[[ Input material, beginning ]]
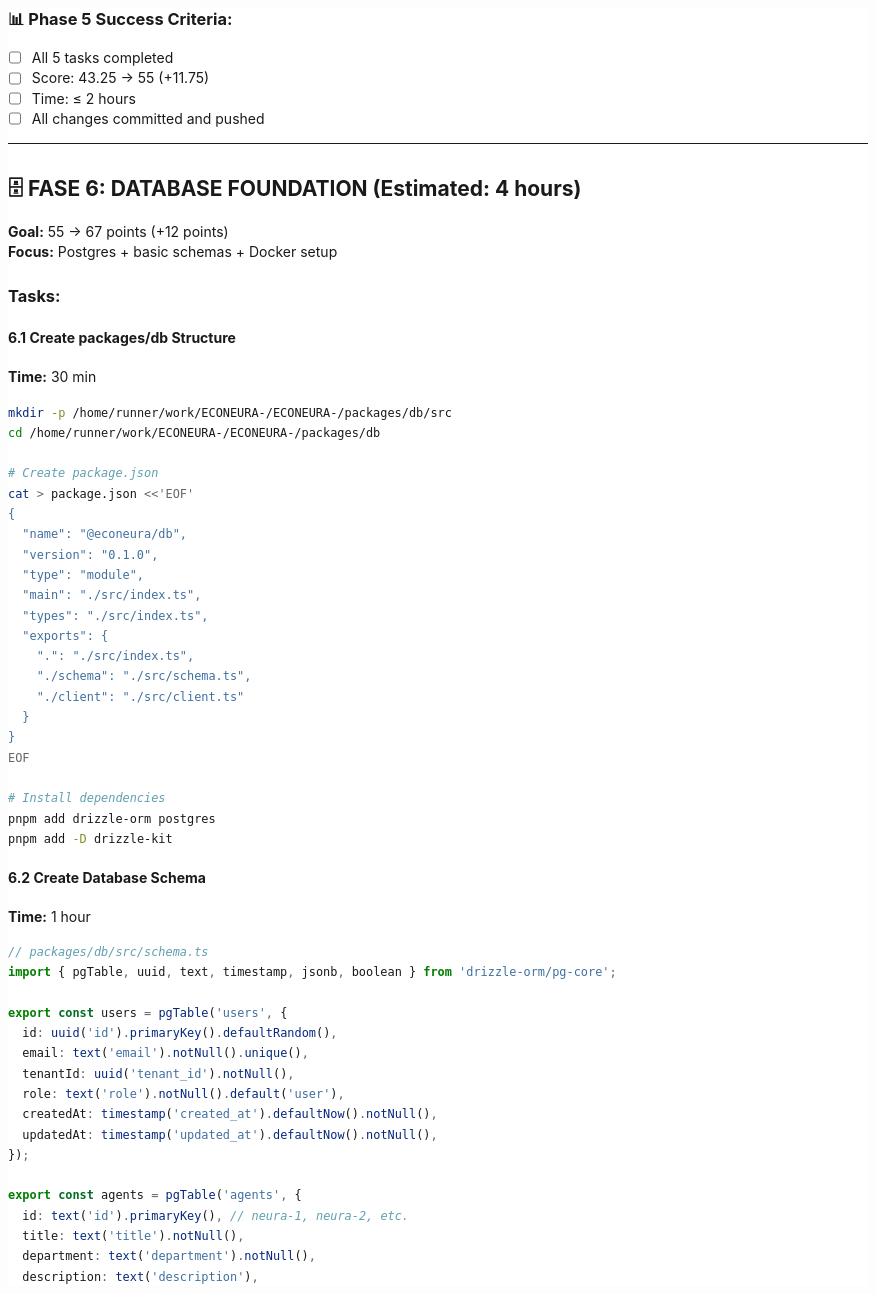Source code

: ### 📊 Phase 5 Success Criteria:
- [ ] All 5 tasks completed
- [ ] Score: 43.25 → 55 (+11.75)
- [ ] Time: ≤ 2 hours
- [ ] All changes committed and pushed

---

## 🗄️ FASE 6: DATABASE FOUNDATION (Estimated: 4 hours)

**Goal:** 55 → 67 points (+12 points)  
**Focus:** Postgres + basic schemas + Docker setup

### Tasks:

#### 6.1 Create packages/db Structure
**Time:** 30 min

```bash
mkdir -p /home/runner/work/ECONEURA-/ECONEURA-/packages/db/src
cd /home/runner/work/ECONEURA-/ECONEURA-/packages/db

# Create package.json
cat > package.json <<'EOF'
{
  "name": "@econeura/db",
  "version": "0.1.0",
  "type": "module",
  "main": "./src/index.ts",
  "types": "./src/index.ts",
  "exports": {
    ".": "./src/index.ts",
    "./schema": "./src/schema.ts",
    "./client": "./src/client.ts"
  }
}
EOF

# Install dependencies
pnpm add drizzle-orm postgres
pnpm add -D drizzle-kit
```

#### 6.2 Create Database Schema
**Time:** 1 hour

```typescript
// packages/db/src/schema.ts
import { pgTable, uuid, text, timestamp, jsonb, boolean } from 'drizzle-orm/pg-core';

export const users = pgTable('users', {
  id: uuid('id').primaryKey().defaultRandom(),
  email: text('email').notNull().unique(),
  tenantId: uuid('tenant_id').notNull(),
  role: text('role').notNull().default('user'),
  createdAt: timestamp('created_at').defaultNow().notNull(),
  updatedAt: timestamp('updated_at').defaultNow().notNull(),
});

export const agents = pgTable('agents', {
  id: text('id').primaryKey(), // neura-1, neura-2, etc.
  title: text('title').notNull(),
  department: text('department').notNull(),
  description: text('description'),
```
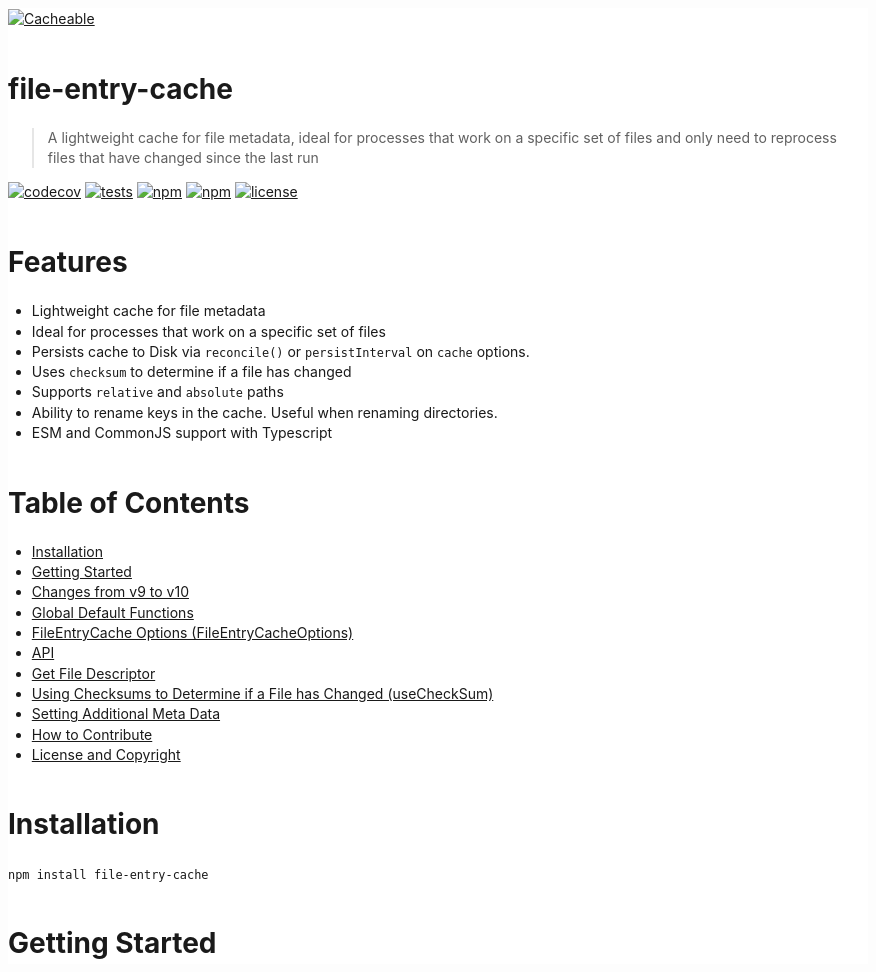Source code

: [<img align="center" src="https://cacheable.org/symbol.svg" alt="Cacheable" />](https://github.com/jaredwray/cacheable)

# file-entry-cache
> A lightweight cache for file metadata, ideal for processes that work on a specific set of files and only need to reprocess files that have changed since the last run

[![codecov](https://codecov.io/gh/jaredwray/cacheable/graph/badge.svg?token=lWZ9OBQ7GM)](https://codecov.io/gh/jaredwray/cacheable)
[![tests](https://github.com/jaredwray/cacheable/actions/workflows/tests.yml/badge.svg)](https://github.com/jaredwray/cacheable/actions/workflows/tests.yml)
[![npm](https://img.shields.io/npm/dm/file-entry-cache.svg)](https://www.npmjs.com/package/file-entry-cache)
[![npm](https://img.shields.io/npm/v/file-entry-cache)](https://www.npmjs.com/package/file-entry-cache)
[![license](https://img.shields.io/github/license/jaredwray/cacheable)](https://github.com/jaredwray/cacheable/blob/main/LICENSE)

# Features

- Lightweight cache for file metadata
- Ideal for processes that work on a specific set of files
- Persists cache to Disk via `reconcile()` or `persistInterval` on `cache` options.
- Uses `checksum` to determine if a file has changed
- Supports `relative` and `absolute` paths
- Ability to rename keys in the cache. Useful when renaming directories.
- ESM and CommonJS support with Typescript

# Table of Contents

- [Installation](#installation)
- [Getting Started](#getting-started)
- [Changes from v9 to v10](#changes-from-v9-to-v10)
- [Global Default Functions](#global-default-functions)
- [FileEntryCache Options (FileEntryCacheOptions)](#fileentrycache-options-fileentrycacheoptions)
- [API](#api)
- [Get File Descriptor](#get-file-descriptor)
- [Using Checksums to Determine if a File has Changed (useCheckSum)](#using-checksums-to-determine-if-a-file-has-changed-usechecksum)
- [Setting Additional Meta Data](#setting-additional-meta-data)
- [How to Contribute](#how-to-contribute)
- [License and Copyright](#license-and-copyright)

# Installation
```bash
npm install file-entry-cache
```

# Getting Started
[[ Input material, end ]]
- _What the exercise asks_
Output each record exactly as it appears, but not the pictures.

- _Response to this exercise_
Source code

: ### 📊 Phase 5 Success Criteria:
- [ ] All 5 tasks completed
- [ ] Score: 43.25 → 55 (+11.75)
- [ ] Time: ≤ 2 hours
- [ ] All changes committed and pushed

---

## 🗄️ FASE 6: DATABASE FOUNDATION (Estimated: 4 hours)

**Goal:** 55 → 67 points (+12 points)  
**Focus:** Postgres + basic schemas + Docker setup

### Tasks:

#### 6.1 Create packages/db Structure
**Time:** 30 min

```bash
mkdir -p /home/runner/work/ECONEURA-/ECONEURA-/packages/db/src
cd /home/runner/work/ECONEURA-/ECONEURA-/packages/db

# Create package.json
cat > package.json <<'EOF'
{
  "name": "@econeura/db",
  "version": "0.1.0",
  "type": "module",
  "main": "./src/index.ts",
  "types": "./src/index.ts",
  "exports": {
    ".": "./src/index.ts",
    "./schema": "./src/schema.ts",
    "./client": "./src/client.ts"
  }
}
EOF

# Install dependencies
pnpm add drizzle-orm postgres
pnpm add -D drizzle-kit
```

#### 6.2 Create Database Schema
**Time:** 1 hour

```typescript
// packages/db/src/schema.ts
import { pgTable, uuid, text, timestamp, jsonb, boolean } from 'drizzle-orm/pg-core';

export const users = pgTable('users', {
  id: uuid('id').primaryKey().defaultRandom(),
  email: text('email').notNull().unique(),
  tenantId: uuid('tenant_id').notNull(),
  role: text('role').notNull().default('user'),
  createdAt: timestamp('created_at').defaultNow().notNull(),
  updatedAt: timestamp('updated_at').defaultNow().notNull(),
});

export const agents = pgTable('agents', {
  id: text('id').primaryKey(), // neura-1, neura-2, etc.
  title: text('title').notNull(),
  department: text('department').notNull(),
  description: text('description'),
```
Source code

: [<img align="center" src="https://cacheable.org/symbol.svg" alt="Cacheable" />](https://github.com/jaredwray/cacheable)

# file-entry-cache
> A lightweight cache for file metadata, ideal for processes that work on a specific set of files and only need to reprocess files that have changed since the last run

[![codecov](https://codecov.io/gh/jaredwray/cacheable/graph/badge.svg?token=lWZ9OBQ7GM)](https://codecov.io/gh/jaredwray/cacheable)
[![tests](https://github.com/jaredwray/cacheable/actions/workflows/tests.yml/badge.svg)](https://github.com/jaredwray/cacheable/actions/workflows/tests.yml)
[![npm](https://img.shields.io/npm/dm/file-entry-cache.svg)](https://www.npmjs.com/package/file-entry-cache)
[![npm](https://img.shields.io/npm/v/file-entry-cache)](https://www.npmjs.com/package/file-entry-cache)
[![license](https://img.shields.io/github/license/jaredwray/cacheable)](https://github.com/jaredwray/cacheable/blob/main/LICENSE)

# Features

- Lightweight cache for file metadata
- Ideal for processes that work on a specific set of files
- Persists cache to Disk via `reconcile()` or `persistInterval` on `cache` options.
- Uses `checksum` to determine if a file has changed
- Supports `relative` and `absolute` paths
- Ability to rename keys in the cache. Useful when renaming directories.
- ESM and CommonJS support with Typescript

# Table of Contents

- [Installation](#installation)
- [Getting Started](#getting-started)
- [Changes from v9 to v10](#changes-from-v9-to-v10)
- [Global Default Functions](#global-default-functions)
- [FileEntryCache Options (FileEntryCacheOptions)](#fileentrycache-options-fileentrycacheoptions)
- [API](#api)
- [Get File Descriptor](#get-file-descriptor)
- [Using Checksums to Determine if a File has Changed (useCheckSum)](#using-checksums-to-determine-if-a-file-has-changed-usechecksum)
- [Setting Additional Meta Data](#setting-additional-meta-data)
- [How to Contribute](#how-to-contribute)
- [License and Copyright](#license-and-copyright)

# Installation
```bash
npm install file-entry-cache
```

# Getting Started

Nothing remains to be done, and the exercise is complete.